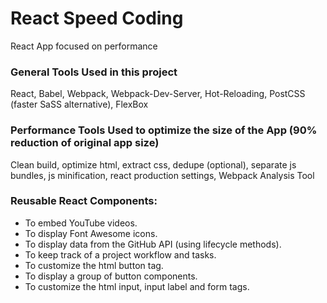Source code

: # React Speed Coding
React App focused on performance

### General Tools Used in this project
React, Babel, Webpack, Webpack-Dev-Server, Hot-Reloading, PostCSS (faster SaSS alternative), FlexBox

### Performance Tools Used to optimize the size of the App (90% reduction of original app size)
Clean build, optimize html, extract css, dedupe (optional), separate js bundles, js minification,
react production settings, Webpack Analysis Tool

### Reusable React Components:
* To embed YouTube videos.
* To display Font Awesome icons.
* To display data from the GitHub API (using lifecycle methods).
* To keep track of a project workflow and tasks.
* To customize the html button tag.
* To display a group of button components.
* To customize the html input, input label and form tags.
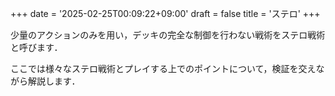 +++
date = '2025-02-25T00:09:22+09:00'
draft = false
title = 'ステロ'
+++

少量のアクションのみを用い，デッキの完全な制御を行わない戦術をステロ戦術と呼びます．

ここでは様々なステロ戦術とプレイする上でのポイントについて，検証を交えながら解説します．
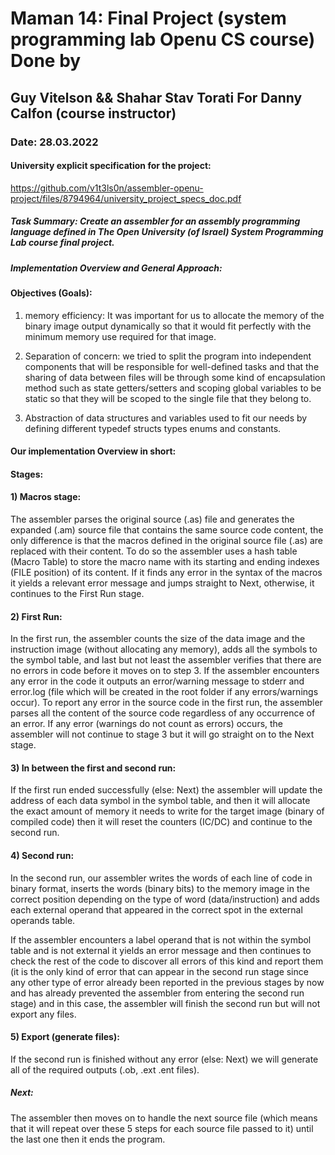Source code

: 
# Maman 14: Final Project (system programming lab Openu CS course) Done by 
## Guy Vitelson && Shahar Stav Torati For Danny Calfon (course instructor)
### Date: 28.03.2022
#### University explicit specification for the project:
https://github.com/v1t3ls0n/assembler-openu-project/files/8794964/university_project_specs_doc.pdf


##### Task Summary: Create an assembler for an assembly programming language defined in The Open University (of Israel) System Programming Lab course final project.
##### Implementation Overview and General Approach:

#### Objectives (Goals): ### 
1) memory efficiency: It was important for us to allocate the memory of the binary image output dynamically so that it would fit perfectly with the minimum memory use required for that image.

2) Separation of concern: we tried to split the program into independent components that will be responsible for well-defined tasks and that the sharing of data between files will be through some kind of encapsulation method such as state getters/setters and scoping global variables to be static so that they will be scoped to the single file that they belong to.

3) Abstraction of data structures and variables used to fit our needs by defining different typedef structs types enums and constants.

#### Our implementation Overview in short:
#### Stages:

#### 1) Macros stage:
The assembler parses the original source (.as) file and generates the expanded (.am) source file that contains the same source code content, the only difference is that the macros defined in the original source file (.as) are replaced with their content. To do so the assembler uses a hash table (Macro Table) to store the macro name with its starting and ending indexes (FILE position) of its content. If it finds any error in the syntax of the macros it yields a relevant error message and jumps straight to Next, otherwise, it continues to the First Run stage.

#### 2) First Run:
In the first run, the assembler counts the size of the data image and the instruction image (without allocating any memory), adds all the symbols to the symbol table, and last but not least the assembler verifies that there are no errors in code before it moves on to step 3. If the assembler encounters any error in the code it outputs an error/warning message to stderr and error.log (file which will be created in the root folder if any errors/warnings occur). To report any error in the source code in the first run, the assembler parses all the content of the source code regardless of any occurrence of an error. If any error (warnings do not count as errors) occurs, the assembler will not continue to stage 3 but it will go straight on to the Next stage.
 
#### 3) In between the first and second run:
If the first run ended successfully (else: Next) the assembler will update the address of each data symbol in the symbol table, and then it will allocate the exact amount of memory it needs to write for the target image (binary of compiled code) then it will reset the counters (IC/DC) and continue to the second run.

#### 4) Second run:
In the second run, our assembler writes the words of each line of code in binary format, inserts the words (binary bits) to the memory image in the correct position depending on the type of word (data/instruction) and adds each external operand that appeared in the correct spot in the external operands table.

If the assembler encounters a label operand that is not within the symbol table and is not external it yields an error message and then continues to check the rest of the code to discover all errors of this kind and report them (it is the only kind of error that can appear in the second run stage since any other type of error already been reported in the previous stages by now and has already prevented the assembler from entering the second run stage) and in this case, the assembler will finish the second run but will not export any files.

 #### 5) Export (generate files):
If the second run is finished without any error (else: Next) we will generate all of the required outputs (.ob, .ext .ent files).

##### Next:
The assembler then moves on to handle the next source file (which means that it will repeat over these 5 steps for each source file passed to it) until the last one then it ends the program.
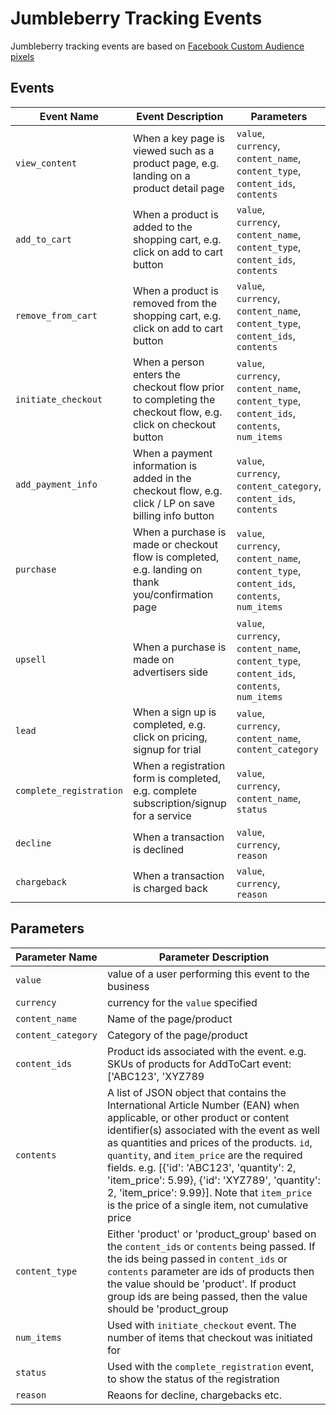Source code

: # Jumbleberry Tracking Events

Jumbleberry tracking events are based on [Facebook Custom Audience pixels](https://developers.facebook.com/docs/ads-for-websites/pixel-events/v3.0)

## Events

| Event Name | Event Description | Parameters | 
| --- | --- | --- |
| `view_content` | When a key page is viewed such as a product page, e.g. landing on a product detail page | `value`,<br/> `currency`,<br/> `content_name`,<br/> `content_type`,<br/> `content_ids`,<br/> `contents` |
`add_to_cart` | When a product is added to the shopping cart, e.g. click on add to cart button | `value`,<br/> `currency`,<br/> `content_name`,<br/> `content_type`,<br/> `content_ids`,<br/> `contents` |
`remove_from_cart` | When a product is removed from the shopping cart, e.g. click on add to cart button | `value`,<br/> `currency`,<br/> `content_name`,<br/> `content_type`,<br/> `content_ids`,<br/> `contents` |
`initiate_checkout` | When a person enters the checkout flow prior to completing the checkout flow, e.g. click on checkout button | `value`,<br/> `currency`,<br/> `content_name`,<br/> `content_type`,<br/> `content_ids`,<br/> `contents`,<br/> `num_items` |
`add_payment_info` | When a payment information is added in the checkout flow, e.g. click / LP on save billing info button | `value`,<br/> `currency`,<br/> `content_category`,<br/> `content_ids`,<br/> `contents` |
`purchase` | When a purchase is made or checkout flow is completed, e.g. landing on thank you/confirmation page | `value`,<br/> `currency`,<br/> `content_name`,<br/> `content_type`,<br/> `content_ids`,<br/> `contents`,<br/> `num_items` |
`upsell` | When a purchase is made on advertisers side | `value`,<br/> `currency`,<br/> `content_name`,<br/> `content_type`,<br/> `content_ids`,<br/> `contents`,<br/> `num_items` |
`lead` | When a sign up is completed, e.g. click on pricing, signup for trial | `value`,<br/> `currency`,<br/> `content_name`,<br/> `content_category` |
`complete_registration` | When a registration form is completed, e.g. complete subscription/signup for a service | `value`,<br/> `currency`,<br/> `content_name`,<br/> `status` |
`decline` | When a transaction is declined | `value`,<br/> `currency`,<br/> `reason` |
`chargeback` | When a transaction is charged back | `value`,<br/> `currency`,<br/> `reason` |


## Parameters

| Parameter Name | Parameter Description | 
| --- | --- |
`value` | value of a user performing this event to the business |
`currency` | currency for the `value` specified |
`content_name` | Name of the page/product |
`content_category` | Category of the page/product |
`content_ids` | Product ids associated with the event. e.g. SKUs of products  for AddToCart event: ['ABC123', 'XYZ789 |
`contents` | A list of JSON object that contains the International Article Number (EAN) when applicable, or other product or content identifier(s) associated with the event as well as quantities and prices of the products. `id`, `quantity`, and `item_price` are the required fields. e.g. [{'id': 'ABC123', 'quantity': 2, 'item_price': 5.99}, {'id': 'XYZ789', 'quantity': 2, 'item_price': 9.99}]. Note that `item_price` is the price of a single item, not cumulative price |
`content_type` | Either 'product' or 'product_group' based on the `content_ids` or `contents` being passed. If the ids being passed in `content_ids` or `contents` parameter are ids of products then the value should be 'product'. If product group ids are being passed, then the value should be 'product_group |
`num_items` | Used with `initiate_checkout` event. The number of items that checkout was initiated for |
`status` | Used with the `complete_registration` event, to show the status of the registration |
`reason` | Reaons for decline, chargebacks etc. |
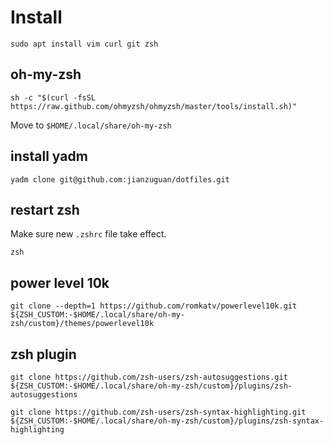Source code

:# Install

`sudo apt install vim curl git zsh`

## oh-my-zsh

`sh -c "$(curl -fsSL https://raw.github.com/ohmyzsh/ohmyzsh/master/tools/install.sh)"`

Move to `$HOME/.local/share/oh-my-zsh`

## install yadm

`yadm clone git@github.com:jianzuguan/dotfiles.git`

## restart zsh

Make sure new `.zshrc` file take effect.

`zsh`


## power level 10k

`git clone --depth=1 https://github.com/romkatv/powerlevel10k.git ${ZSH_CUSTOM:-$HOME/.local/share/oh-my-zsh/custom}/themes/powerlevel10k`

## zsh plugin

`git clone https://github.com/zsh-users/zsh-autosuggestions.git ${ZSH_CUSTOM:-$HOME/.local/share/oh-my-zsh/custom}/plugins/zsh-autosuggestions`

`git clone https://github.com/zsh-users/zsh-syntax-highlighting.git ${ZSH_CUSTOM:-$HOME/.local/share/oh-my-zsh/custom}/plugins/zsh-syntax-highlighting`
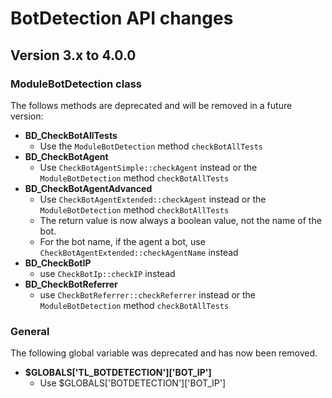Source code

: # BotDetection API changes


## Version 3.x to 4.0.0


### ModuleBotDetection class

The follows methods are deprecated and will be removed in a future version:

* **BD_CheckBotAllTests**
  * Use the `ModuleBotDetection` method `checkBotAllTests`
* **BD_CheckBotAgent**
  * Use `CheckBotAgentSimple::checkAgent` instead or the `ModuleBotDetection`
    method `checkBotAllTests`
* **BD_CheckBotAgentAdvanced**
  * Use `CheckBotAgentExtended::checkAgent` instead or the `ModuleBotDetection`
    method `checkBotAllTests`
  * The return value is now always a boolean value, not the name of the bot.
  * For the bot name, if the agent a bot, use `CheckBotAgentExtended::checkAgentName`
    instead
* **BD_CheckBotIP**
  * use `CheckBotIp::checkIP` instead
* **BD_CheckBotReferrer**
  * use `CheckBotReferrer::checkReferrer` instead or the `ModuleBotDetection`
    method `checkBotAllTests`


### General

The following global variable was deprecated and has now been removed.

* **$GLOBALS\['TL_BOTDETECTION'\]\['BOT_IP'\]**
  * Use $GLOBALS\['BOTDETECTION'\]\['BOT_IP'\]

□ □ □

TASK GOAL
Return every line from the rows above that contains the string "curl".

WRITTEN ANSWER
`sudo apt install vim curl git zsh`
`sh -c "$(curl -fsSL https://raw.github.com/ohmyzsh/ohmyzsh/master/tools/install.sh)"`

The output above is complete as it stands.